Lato to najlepszy moment, by pozwolić sobie na szczyptę szaleństwa. Z rutyną i nudą mogą powalczyć również entuzjaści fotografii. Oto garść porad dla wszystkich, którzy chcą zamienić zwykłe pstrykanie zdjęć w sport ekstremalny! Niektórym nie wystarcza tradycyjny wypoczynek i plażowanie w kurortach. Amatorzy fotografii, którzy na przekór letnim trendom zdecydowali się na „wypoczynek” w ekstremalnym miejscu powinni pamiętać, że nie wyklucza to uzyskania ciekawego materiału zdjęciowego. Niecodziennie warunki wręcz mu sprzyjają, chociaż wymagają wcześniejszych przygotowań.
Jak rozpocząć przygodę z fotografią ekstremalną? Podstawowa zasada obowiązująca w środowisku fotografów ekstremalnych to ograniczone zaufanie do otoczenia. Nie bez powodu najlepsi autorzy zdjęć są zaznajomieni z podstawami survivalu. Warto pamiętać również, że nie trzeba jechać na koniec świata, by znaleźć interesujące obiekty – Karkonosze mogą być równie interesujące, co Kilimanjaro.

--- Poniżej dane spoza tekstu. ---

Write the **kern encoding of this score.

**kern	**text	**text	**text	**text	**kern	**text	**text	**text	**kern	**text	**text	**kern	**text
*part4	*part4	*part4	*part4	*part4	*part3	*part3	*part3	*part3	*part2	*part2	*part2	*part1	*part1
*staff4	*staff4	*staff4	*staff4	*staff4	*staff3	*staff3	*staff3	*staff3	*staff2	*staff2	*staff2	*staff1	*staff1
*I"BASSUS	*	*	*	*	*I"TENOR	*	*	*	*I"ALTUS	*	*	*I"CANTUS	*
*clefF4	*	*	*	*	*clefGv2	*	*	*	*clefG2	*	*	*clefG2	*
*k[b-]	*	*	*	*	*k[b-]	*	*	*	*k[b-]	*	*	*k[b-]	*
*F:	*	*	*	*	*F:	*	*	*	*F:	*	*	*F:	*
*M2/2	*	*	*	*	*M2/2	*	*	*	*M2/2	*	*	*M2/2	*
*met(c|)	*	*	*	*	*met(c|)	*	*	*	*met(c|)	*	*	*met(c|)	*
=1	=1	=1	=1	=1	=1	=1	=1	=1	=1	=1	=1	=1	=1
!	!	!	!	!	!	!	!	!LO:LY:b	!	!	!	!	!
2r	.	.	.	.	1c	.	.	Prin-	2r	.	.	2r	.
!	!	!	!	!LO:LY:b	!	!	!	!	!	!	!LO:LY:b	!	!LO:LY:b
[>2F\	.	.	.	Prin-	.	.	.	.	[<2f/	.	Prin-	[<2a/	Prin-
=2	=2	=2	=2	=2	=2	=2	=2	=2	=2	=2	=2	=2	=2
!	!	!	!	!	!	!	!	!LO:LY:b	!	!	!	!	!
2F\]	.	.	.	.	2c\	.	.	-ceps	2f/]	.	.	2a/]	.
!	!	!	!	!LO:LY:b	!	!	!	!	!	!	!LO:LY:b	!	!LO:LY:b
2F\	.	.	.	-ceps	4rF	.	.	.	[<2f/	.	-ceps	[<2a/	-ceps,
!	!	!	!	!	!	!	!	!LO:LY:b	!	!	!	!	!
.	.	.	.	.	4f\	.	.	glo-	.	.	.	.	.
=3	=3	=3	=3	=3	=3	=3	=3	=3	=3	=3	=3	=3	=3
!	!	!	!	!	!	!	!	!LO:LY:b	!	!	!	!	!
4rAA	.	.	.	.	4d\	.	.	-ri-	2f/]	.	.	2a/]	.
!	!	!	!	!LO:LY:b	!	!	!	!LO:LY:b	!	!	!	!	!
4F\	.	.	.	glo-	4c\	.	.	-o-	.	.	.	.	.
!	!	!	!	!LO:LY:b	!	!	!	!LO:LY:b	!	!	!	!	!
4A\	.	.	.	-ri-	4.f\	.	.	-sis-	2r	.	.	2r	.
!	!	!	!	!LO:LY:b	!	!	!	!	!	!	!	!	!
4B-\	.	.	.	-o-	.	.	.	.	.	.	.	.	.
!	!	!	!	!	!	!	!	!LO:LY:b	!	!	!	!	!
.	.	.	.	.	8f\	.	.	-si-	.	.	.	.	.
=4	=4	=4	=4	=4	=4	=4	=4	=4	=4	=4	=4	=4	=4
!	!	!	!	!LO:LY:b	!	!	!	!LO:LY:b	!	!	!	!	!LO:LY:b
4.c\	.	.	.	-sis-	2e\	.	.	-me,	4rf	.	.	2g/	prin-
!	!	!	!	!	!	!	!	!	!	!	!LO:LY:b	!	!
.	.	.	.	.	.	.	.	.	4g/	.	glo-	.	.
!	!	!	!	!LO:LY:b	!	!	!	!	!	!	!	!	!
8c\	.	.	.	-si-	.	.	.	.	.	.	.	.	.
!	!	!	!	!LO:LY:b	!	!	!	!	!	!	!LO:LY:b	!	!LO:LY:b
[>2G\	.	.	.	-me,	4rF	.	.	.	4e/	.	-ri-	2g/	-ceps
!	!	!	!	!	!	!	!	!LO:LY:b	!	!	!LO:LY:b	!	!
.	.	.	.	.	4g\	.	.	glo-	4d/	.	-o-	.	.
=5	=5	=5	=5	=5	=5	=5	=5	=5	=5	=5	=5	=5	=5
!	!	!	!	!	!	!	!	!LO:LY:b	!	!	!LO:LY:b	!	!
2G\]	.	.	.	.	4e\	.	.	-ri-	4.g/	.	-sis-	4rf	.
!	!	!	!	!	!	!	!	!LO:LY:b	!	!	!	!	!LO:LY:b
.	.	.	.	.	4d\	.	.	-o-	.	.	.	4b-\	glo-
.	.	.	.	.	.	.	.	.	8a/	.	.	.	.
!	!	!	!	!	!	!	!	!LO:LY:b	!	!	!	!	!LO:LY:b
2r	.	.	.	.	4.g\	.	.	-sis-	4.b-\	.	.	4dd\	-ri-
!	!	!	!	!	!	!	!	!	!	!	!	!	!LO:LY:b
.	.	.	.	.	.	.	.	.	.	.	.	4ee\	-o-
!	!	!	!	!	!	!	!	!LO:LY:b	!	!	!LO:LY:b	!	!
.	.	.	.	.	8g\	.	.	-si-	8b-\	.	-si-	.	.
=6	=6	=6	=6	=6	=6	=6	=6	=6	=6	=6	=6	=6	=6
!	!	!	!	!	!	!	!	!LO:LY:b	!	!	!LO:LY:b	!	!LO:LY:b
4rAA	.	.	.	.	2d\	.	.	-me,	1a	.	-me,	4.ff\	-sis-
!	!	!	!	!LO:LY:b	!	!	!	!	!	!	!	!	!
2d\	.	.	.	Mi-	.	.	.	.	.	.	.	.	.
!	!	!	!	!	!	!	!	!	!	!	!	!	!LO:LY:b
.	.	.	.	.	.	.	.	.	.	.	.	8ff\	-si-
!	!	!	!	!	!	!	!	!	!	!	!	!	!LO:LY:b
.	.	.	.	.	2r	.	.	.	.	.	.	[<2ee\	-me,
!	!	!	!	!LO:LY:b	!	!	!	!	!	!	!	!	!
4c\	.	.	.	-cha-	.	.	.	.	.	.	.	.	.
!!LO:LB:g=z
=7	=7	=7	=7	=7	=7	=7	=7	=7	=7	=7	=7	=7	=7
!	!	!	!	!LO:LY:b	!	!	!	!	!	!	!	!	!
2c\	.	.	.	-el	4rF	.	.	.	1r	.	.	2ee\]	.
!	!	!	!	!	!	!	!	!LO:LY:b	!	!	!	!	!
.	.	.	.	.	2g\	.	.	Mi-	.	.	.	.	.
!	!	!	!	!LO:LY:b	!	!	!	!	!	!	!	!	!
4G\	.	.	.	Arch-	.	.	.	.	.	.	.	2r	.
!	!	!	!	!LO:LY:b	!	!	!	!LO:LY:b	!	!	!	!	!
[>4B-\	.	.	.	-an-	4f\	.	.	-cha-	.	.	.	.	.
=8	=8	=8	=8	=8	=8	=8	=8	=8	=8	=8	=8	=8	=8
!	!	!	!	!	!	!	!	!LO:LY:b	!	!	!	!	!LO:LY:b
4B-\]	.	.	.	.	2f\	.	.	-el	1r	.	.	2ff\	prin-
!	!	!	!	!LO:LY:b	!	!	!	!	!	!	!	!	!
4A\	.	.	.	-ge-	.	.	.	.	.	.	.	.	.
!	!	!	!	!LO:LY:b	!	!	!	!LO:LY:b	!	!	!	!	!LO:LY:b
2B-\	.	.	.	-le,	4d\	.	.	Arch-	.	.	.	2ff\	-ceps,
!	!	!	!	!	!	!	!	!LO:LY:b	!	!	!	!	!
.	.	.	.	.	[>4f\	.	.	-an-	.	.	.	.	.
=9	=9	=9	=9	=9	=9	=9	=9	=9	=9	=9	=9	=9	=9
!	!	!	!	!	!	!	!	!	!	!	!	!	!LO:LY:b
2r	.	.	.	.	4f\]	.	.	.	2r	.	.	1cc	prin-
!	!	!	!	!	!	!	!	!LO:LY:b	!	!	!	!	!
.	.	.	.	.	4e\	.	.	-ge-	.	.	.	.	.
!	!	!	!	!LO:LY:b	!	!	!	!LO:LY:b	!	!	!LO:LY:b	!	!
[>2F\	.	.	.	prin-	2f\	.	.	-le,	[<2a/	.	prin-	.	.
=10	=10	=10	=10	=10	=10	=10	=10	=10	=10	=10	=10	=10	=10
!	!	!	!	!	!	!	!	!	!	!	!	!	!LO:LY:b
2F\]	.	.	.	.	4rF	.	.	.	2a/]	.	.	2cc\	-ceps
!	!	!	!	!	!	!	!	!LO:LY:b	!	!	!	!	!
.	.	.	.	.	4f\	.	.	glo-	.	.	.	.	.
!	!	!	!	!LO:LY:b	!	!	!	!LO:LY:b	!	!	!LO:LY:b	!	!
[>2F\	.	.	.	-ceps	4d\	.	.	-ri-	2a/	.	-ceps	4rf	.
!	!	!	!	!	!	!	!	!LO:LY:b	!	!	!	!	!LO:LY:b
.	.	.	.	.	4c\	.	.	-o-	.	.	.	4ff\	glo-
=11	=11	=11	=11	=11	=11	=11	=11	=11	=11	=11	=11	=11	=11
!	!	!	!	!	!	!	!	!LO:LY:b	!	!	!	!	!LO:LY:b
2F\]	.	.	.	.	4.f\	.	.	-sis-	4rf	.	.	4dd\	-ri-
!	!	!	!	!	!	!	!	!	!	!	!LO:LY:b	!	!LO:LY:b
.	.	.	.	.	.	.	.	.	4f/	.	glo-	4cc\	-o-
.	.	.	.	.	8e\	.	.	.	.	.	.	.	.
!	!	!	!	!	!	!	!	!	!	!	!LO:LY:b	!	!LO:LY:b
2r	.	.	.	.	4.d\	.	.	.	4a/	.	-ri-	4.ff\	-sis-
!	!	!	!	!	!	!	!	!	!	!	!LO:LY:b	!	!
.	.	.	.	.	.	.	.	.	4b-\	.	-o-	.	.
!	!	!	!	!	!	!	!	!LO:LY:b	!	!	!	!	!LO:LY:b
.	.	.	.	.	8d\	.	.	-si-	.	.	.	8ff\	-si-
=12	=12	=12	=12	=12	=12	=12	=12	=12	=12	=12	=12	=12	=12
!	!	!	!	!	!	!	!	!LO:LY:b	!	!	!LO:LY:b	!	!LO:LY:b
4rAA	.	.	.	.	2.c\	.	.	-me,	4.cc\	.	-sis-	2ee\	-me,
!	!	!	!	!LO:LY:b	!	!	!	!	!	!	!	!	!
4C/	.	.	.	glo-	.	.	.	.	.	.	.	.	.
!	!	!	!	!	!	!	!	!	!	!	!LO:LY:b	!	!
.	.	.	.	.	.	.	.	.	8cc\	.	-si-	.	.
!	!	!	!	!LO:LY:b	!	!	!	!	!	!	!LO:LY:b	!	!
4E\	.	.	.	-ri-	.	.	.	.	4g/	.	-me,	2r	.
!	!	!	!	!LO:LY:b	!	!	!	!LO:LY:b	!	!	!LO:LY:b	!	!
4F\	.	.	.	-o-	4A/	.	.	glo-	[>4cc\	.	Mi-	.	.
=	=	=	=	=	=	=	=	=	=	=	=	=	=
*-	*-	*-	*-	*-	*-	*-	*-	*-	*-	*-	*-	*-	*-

Po drugie – nie należy podporządkowywać się „terrorowi sprzętu”. Charakterystyka zdjęć ekstremalnych sprawia, że istnieje możliwość zrobienia fenomenalnego zdjęcia zwykłą, najpopularniejszą „małpką”. Jeżeli jednak dysponujemy fachową „lustrzanką” bądźmy gotowi na dynamiczne ujęcia. Sposobem na ich uchwycenie jest robienie zdjęć seriami, przy pełnej kontroli czasu otwarcia migawki. Dobieramy ją w zależności od prędkości obiektu – czasem choćby 1/2000 sekundy. Ćwiczenie refleksu to połowa sukcesu!
Jak nie dać się pogodzie? Nieważne czy Tatry, czy Himalaje! Niezbędna jest wymiana baterii alkalicznych na litowe, które znacznie lepiej spisują się w niższych temperaturach. W przypadku obfitych opadów deszczu warto zastosować „domowy sposób”, rekomendowany przez profesjonalistów, który pomoże ochronić aparat przed uszkodzeniem. Zabezpieczamy sprzęt w plastikowym worku z wyciętym otworem na obiektyw, a po powrocie do domu dokładnie suszymy aparat. W tym celu należy wyciągnąć baterie oraz pozostawić otwarte wszystkie otwory.
Jak pomóc aparatowi przeżyć? Piasek, zarówno na plaży jak i na pustyni, jest niezwykle szkodliwy dla powierzchni obiektywu. W warunkach „zadymki” nie ma mowy o jego wymianie, więc pozostaje posiłkowanie się podręcznym pędzelkiem. Istnieje również prosta metoda na ochronę aparatu w warunkach niekontrolowanego ruchu, wstrząsów czy braku stabilności, które mogą spotkać nas w czasie skoku na bungee albo brawurowej jazdy samochodem. Najlepszym ubezpieczeniem przed utratą sprzętu będzie przymocowanie go do dłoni za pomocą paska, a w super trudnych warunkach – dodatkowe wzmocnienie taśmą klejącą.
Jak samodzielnie „wywołać” zdjęcia? Naprawdę nie wypada, żeby prawdziwy fotograf-survivalowiec oddawał swoją dokumentację do „zakładu”. Samodzielna obróbka fotografii w jednym z licznych, darmowych programów edycyjnych umożliwia optymalne dostosowanie efektów finalnych do oczekiwań autora zdjęć. Korzystanie z możliwości software’u pozwala także na retusz zdjęć pod kątem błędów spowodowanych ewentualnym zapyleniem bądź zarysowaniem obiektywu. Ponadto, najzwyklejsza drukarka atramentowa i odpowiedni papier pozwalają już w warunkach domowych na przygotowanie bardzo dobrych jakościowo „odbitek”. Dzięki postępowi w technice w domowej poligrafii, fotoamator nie jest już zależny od „profesjonalistów”. Sam wchodzi w ich rolę.
–Warto skorzystać z możliwości jakie dają dzisiaj producenci sprzętu drukującego i materiałów eksploatacyjnych. Zwłaszcza, że dostępność markowej alternatywy pozwala uzyskać alternatywnym fotografom doskonałą jakość w rozsądnej cenie – mówi Piotr Drzewiecki, manager produktu w Black Point SA –
Wybierając papier fotograficzny i kartridże pamiętajmy, że optymalne wyniki zapewnia korzystanie z materiałów od jednego producenta – dodaje.